I love to read books and comics, always have since childhood. As I grew older I began creating my own characters and stories. Through practice as well as formal classes I nurtured my writing ability and used it to win contests and college scholarships.  About four years ago I decided to start publishing my own comic books and sci-fi novels. In beginning the endeavor, never once did I think that being a woman would ever become an issue or a topic of extreme interest, maybe it was naïve of me, but I did. I just wanted to make books people wanted read; nothing more, nothing less. But as I immersed myself into the world of comics it became more and more a topic of conversation and fascination.  Although I’m used to it now, I never expected what happened last week to happen, and if anyone is curious you can read Vanee (Deep V’s) discussion “Women to be Seen and not Heard on BFSFS? My true Story”.

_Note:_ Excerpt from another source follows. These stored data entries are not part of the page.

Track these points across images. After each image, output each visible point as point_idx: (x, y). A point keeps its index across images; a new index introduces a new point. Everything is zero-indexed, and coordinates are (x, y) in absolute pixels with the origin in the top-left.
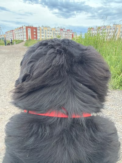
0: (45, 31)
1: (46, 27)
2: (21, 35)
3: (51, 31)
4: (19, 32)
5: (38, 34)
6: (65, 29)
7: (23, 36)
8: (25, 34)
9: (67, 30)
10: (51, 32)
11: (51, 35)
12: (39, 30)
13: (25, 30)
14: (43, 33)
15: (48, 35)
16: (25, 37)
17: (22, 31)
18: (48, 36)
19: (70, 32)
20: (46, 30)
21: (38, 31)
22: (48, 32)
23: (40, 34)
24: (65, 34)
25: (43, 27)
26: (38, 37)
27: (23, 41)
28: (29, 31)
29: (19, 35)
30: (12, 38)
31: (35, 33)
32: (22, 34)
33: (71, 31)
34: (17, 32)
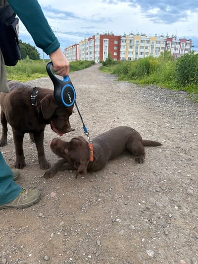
0: (135, 43)
1: (138, 35)
2: (91, 53)
3: (148, 42)
4: (87, 46)
5: (122, 50)
6: (176, 39)
7: (93, 54)
8: (98, 49)
9: (180, 40)
10: (148, 45)
11: (147, 51)
12: (125, 41)
13: (98, 43)
14: (131, 47)
15: (142, 50)
16: (97, 55)
17: (92, 44)
18: (142, 53)
19: (186, 44)
20: (137, 42)
21: (122, 44)
22: (142, 44)
23: (125, 50)
24: (176, 49)
25: (131, 36)
26: (122, 56)
27: (93, 63)
28: (106, 44)
29: (87, 51)
30: (75, 58)
31: (115, 48)
32: (92, 50)
33: (187, 42)
34: (83, 47)
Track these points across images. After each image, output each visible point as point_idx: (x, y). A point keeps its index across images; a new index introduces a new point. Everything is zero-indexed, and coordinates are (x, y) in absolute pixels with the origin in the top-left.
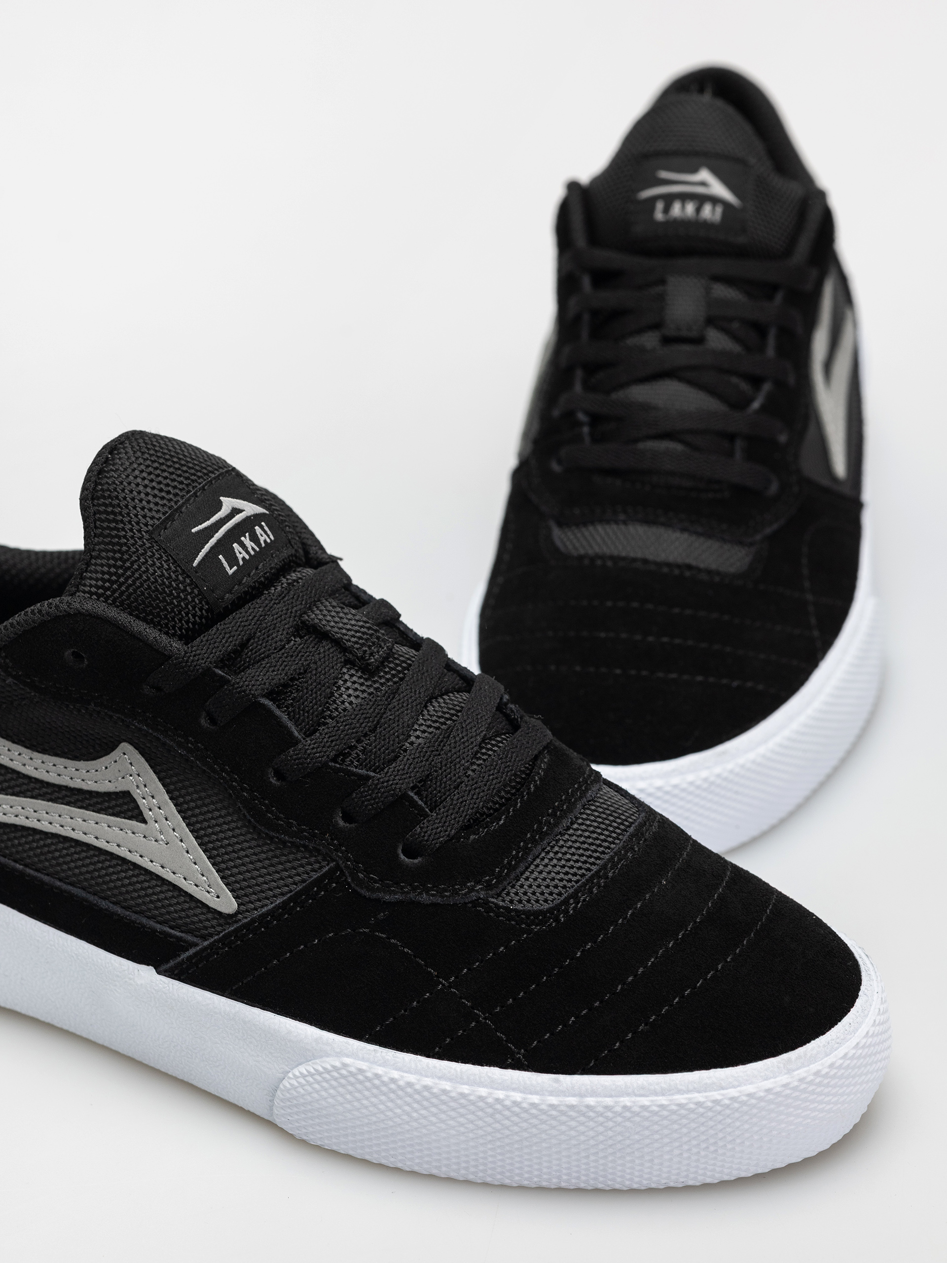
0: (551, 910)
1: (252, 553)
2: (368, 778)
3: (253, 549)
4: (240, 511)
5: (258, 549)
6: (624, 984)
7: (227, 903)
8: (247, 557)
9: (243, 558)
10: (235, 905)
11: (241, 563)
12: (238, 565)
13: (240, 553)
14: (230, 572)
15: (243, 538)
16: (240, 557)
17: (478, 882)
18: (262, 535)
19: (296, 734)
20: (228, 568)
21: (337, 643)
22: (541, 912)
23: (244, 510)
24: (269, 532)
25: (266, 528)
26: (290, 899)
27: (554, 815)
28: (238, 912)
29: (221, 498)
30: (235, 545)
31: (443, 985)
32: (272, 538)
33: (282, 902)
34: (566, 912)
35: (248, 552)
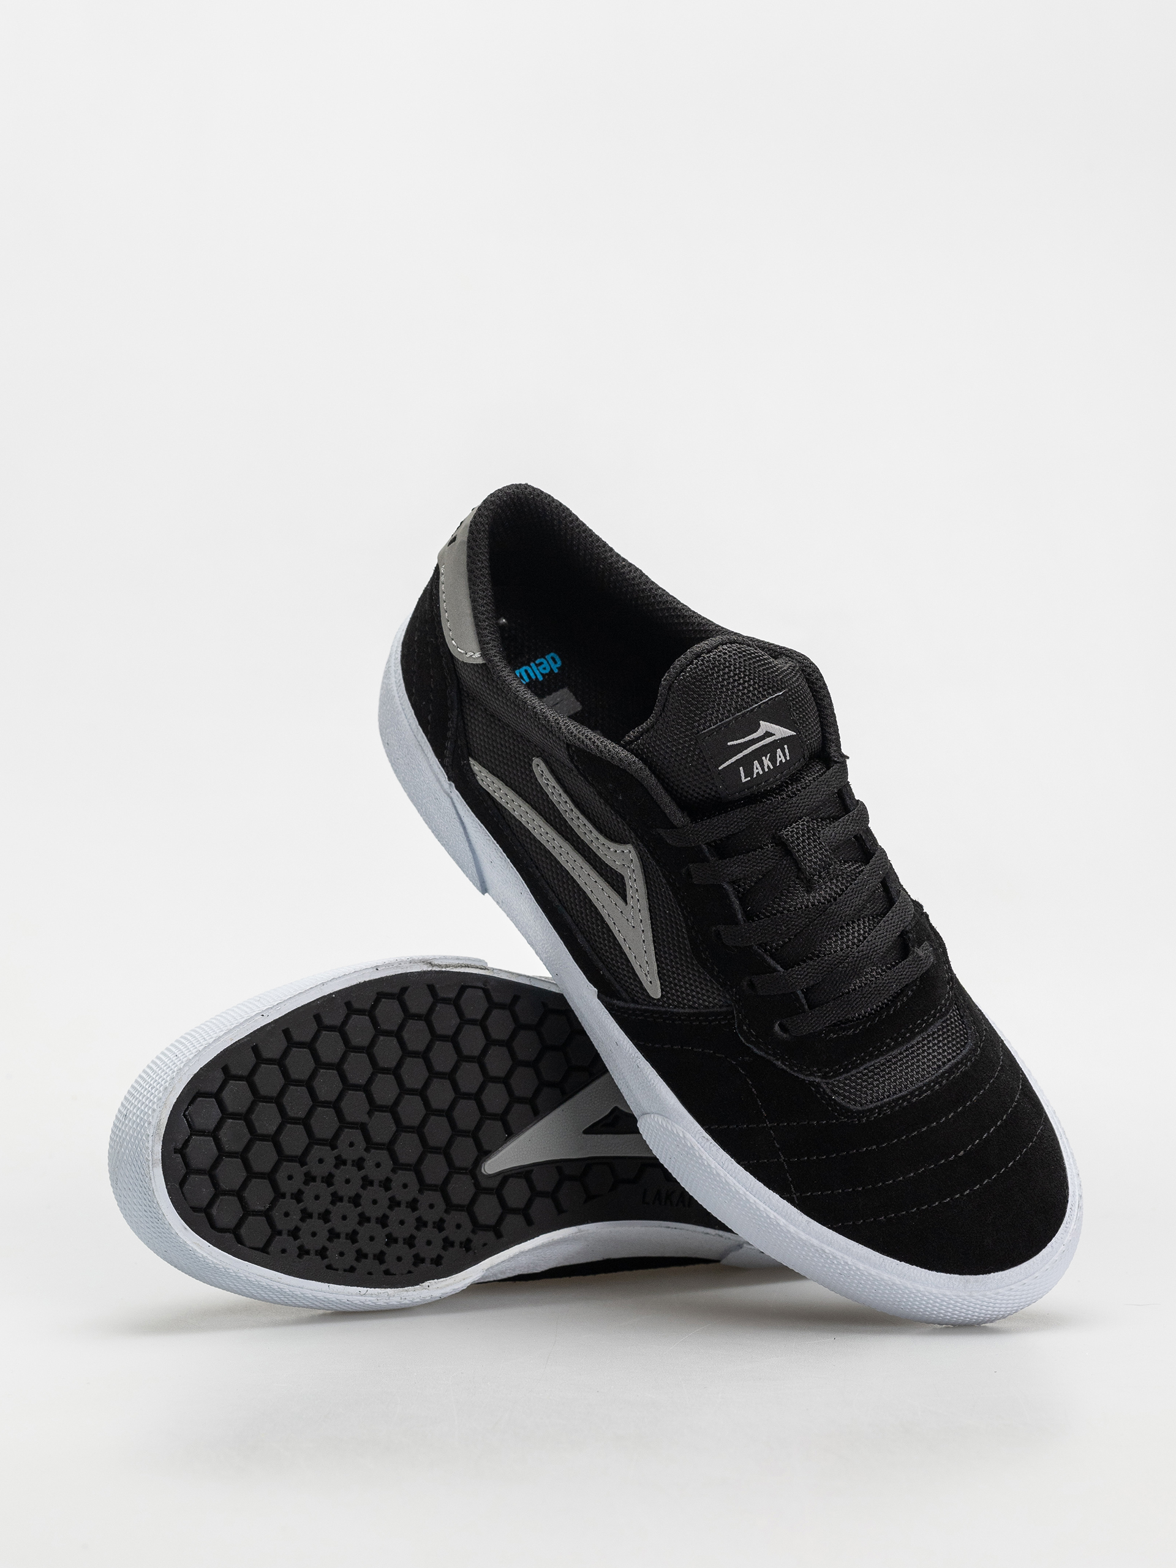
0: (859, 1112)
1: (766, 770)
2: (775, 970)
3: (768, 767)
4: (772, 735)
5: (772, 767)
6: (883, 1183)
7: (655, 990)
8: (761, 773)
9: (758, 773)
10: (659, 996)
11: (755, 776)
12: (752, 777)
13: (757, 769)
14: (744, 780)
15: (764, 758)
16: (756, 771)
17: (819, 1070)
18: (780, 757)
19: (740, 916)
20: (743, 777)
21: (796, 863)
22: (851, 1111)
23: (775, 735)
24: (788, 754)
25: (787, 751)
26: (694, 1014)
27: (895, 1040)
28: (658, 1000)
29: (761, 722)
30: (756, 762)
31: (767, 1125)
32: (788, 758)
33: (689, 1013)
34: (868, 1118)
35: (763, 769)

I joined BFSFS to commiserate with fellow black authors and artists. I wanted to be a part of an uplifting atmosphere that drew creative people together where one could get constructive criticism on their work, synergize with other creators, etc. But instead it became a place of sexism, silencing, and overall disrespect towards women. Nevertheless I must say, everyone on the site did not display those views or feelings and several of them have reached out to me as well as the other women involved in the ‘Nude Ad” debacle. And I appreciate their support more than words.

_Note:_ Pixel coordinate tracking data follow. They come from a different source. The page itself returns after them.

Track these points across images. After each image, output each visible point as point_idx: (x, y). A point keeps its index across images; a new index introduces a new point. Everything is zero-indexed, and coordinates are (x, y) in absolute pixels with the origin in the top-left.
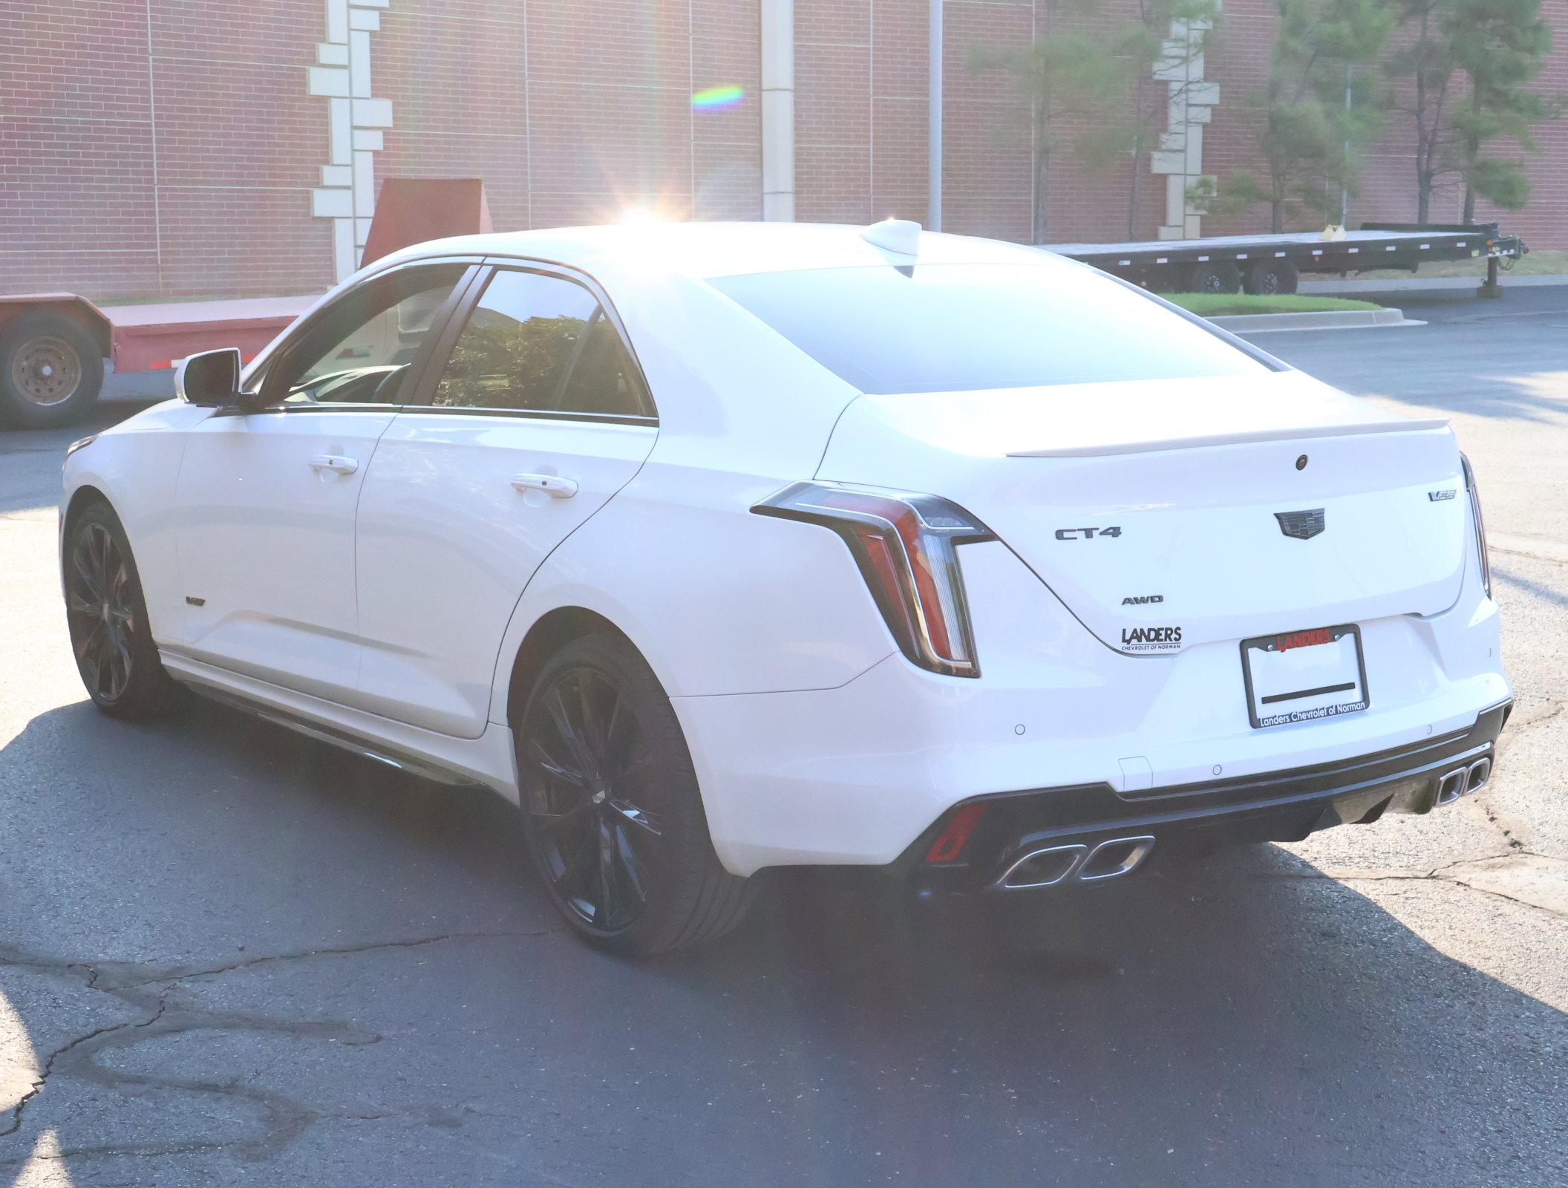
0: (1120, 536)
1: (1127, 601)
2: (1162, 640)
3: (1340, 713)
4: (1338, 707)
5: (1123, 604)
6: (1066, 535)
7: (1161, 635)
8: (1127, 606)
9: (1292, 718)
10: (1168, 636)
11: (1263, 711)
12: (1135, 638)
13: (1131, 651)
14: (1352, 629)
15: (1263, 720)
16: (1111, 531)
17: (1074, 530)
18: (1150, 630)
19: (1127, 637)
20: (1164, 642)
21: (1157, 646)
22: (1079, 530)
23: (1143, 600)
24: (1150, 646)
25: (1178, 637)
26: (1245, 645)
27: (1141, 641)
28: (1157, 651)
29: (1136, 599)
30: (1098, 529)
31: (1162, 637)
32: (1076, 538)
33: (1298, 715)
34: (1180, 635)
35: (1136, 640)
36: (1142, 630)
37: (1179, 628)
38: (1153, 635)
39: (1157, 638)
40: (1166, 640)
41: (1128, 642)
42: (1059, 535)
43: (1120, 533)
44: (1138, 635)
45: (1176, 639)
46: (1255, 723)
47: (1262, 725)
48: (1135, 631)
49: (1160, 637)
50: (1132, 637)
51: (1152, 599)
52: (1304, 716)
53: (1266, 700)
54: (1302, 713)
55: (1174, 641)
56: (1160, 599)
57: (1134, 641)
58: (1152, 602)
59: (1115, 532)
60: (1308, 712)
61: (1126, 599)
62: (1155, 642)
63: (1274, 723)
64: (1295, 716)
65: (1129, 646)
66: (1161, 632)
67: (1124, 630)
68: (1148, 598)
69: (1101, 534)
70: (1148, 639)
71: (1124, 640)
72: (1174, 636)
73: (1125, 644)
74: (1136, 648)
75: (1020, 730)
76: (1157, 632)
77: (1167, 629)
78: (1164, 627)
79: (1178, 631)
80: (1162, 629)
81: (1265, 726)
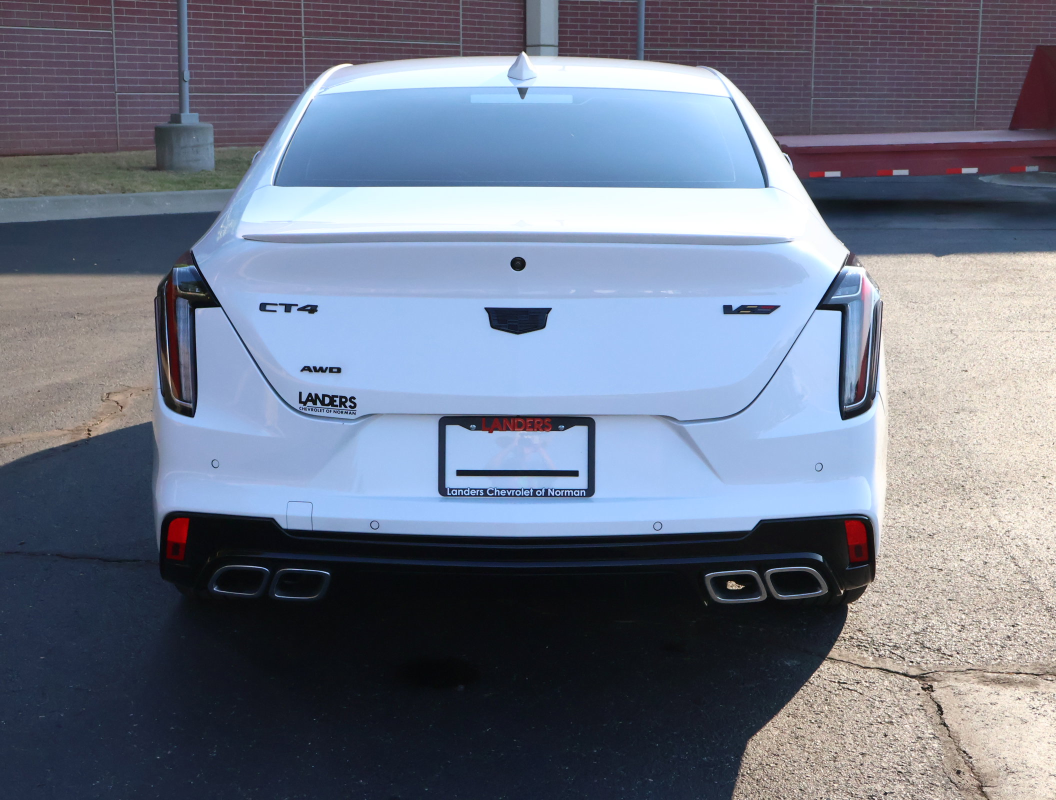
0: (316, 313)
1: (306, 369)
2: (337, 406)
3: (551, 496)
4: (549, 490)
5: (302, 371)
6: (268, 307)
7: (335, 401)
8: (306, 372)
9: (486, 494)
10: (342, 403)
11: (453, 481)
12: (310, 401)
13: (307, 412)
14: (588, 422)
15: (451, 490)
16: (309, 308)
17: (276, 305)
18: (324, 396)
19: (304, 399)
20: (338, 408)
21: (332, 410)
22: (280, 304)
23: (321, 370)
24: (325, 410)
25: (353, 405)
26: (446, 421)
27: (316, 404)
28: (332, 415)
29: (315, 368)
30: (297, 305)
31: (337, 403)
32: (275, 311)
33: (496, 491)
34: (355, 404)
35: (311, 403)
36: (316, 395)
37: (354, 398)
38: (327, 400)
39: (332, 403)
40: (340, 406)
41: (305, 403)
42: (263, 307)
43: (317, 311)
44: (313, 399)
45: (350, 407)
46: (443, 490)
47: (449, 494)
48: (310, 395)
49: (335, 403)
50: (308, 400)
51: (331, 370)
52: (503, 493)
53: (460, 473)
54: (500, 490)
55: (349, 408)
56: (339, 370)
57: (310, 404)
58: (330, 372)
59: (312, 309)
60: (509, 490)
61: (305, 367)
62: (330, 407)
63: (462, 494)
64: (491, 492)
65: (305, 407)
66: (335, 399)
67: (300, 393)
68: (327, 368)
69: (299, 310)
70: (323, 403)
71: (301, 402)
72: (348, 404)
73: (302, 405)
74: (312, 410)
75: (215, 464)
76: (332, 398)
77: (341, 397)
78: (339, 395)
79: (353, 400)
80: (337, 397)
81: (452, 495)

However, it still amazes me how the three of us were deleted from the site, disrespected by members, called out of our names by an administrator that claims to want to uplift the community and nurture creative works authored by Black writers and artists. I have never picked a fight or battle with anyone in this industry, but I fight for what I believe in. In this case, When I wrote my blog “Industry Faux Pas: Women in Comics Part Deux”, it was written with all the young women I meet at conventions who want to enter this industry in mind, as well as my fellow female writers, publishers, and artists that were appalled by the ad just like I was but didn’t want to say anything because they were afraid to be ostracized.

It seems to me that when one who is in agreement with a movement but is in opposition to an aspect of the overall cause, in this instance the uplifting of Black Authorship, that person is equated to being just as bad as the original oppressor. As a member of BSFS I disagreed with the usage of a nude woman in an ad advertising the site and all of a sudden I’m an enemy of the “cause” and every other name in the book.

I can live with agreeing to disagree. That’s not a problem, but to try to humiliate and derogate me and  other, (talented and steadfast) female writers for not sacrificing our integrity for the sake of the community is deplorable.  Nevertheless, I’m not going to dwell on this occurrence to the point that it affects my creative processes, and nor do I want that for anyone else. However, I do think it is important to not only acknowledge that this type of harassment and bullying exists, but to make changes to end it such as speaking out against it like Vanee and I are doing.

Ironically, this situation brought together three women who were virtual strangers to one another, who are now bonded under the same cause: Respect for all, Fool for none, with Creativity that knows no bounds.